The field of bioanalysis has both exciting and interesting challenges to overcome in the future. Much of the current effort focuses on increasing sensitivity in analytical techniques such as LC and LC–MS, as well as method development in the areas of metabolite and biomarker analysis. These are just a few of the current areas of interest. I imagine in the future that the limits of detection for these applications will be improved with the continual development of nanoflow and ion mobility methods for MS analysis of compounds such as metabolites. Improvements in flow control and solvent compatibility could help in methods for analyzing complex samples using these technologies. Methods for minimizing non-specific binding in bioanalysis and in work with sample matrices such as blood or urine is another challenge. An emphasis on controlling and minimizing this non-specific binding will further be important as analytical methods are created for applications such as personalized medicine and specific biomarker detection for disease detection or treatment.
Please list 5 of your recent publications, and select one that best highlights your career to date in the field of bioanalysis.
1. Pfaunmiller EL, Paulemond ML, Dupper CM, Hage DS. Affinity monolith chromatography: A review of principles and recent analytical applications. Anal. Bioanal. Chem. 405, 2133–2145 (2013).
2. Jackson AJ, Anguizola J, Pfaunmiller EL, Hage DS. Use of entrapment and high performance affinity chromatography to compare the binding of drugs and site-specific probes with normal and glycated human serum albumin. Anal. Bioanal. Chem. 405, 5833-5841 (2013).
3. Hage DS, Anguizola J, Li R et al. Affinity Chromatography. In Liquid Chromatography: Applications. Fanali S, Haddad PR, Poole CF, Schoenmakers P, Lloyd D, Eds. Elsevier, Inc.: USA, 2013.

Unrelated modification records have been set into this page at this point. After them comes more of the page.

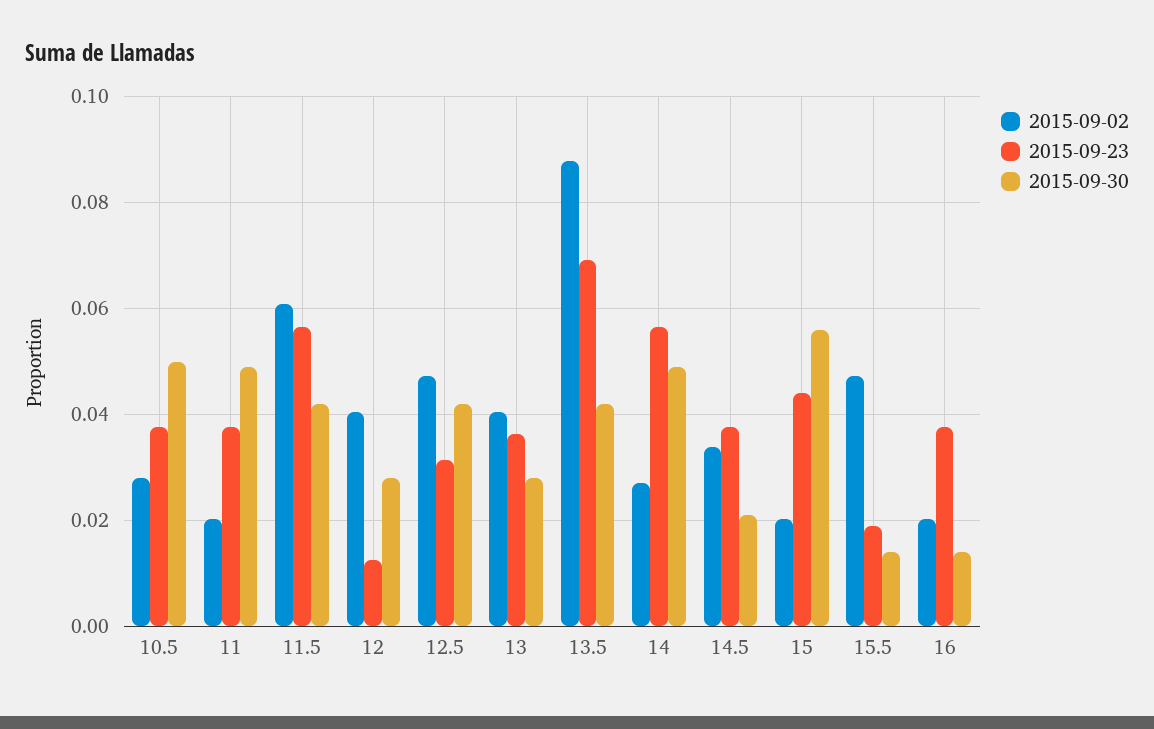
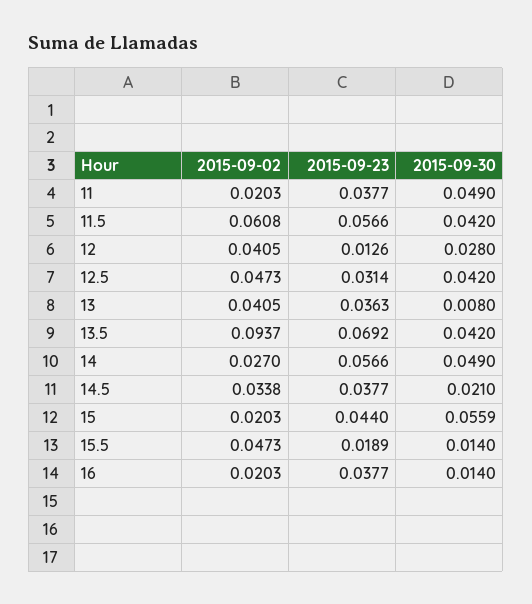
  {
    "2015-09-02": {
-     "10.5": 0.028,
      "11": 0.0203,
      "11.5": 0.0608,
      "12": 0.0405,
      "12.5": 0.0473,
      "13": 0.0405,
-     "13.5": 0.088,
+     "13.5": 0.0937,
      "14": 0.027,
      "14.5": 0.0338,
      "15": 0.0203,
      "15.5": 0.0473,
      "16": 0.0203
    },
    "2015-09-23": {
-     "10.5": 0.038,
      "11": 0.0377,
      "11.5": 0.0566,
      "12": 0.0126,
      "12.5": 0.0314,
      "13": 0.0363,
      "13.5": 0.0692,
      "14": 0.0566,
      "14.5": 0.0377,
      "15": 0.044,
      "15.5": 0.0189,
      "16": 0.0377
    },
    "2015-09-30": {
-     "10.5": 0.05,
      "11": 0.049,
      "11.5": 0.042,
      "12": 0.028,
      "12.5": 0.042,
-     "13": 0.028,
+     "13": 0.008,
      "13.5": 0.042,
      "14": 0.049,
      "14.5": 0.021,
      "15": 0.0559,
      "15.5": 0.014,
      "16": 0.014
    }
  }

4. Pfaunmiller EL, Hartmann M, Dupper CM, Soman S, Hage DS. Optimization of human serum albumin monoliths for chiral separations and high performance affinity chromatography. J. Chromatogr. A 1269, 198-207 (2012).
5. Pfaunmiller EL, Moser AC, Hage DS. Biointeraction analysis of immobilized antibodies and related agents by high-performance immunoaffinity chromatography. Methods, 56(2), 56130–56135 (2012).
First choice: Pfaunmiller EL, Hartmann M, Dupper CM, Soman S, Hage DS. Optimization of human serum albumin monoliths for chiral separations and high performance affinity chromatography. J. Chromatogr. A 1269, 198-207 (2012).
Reasoning: My work involved an extensive examination of the properties of organic monoliths for the preparation of affinity microcolumns. This research improved my ability to create and optimize such microcolumns. Conditions were found where affinity monoliths containing human serum albumin could be made with up to a 2.7-fold higher protein content than previous work and allowed chiral separations of model analytes to be obtained in only a few minutes.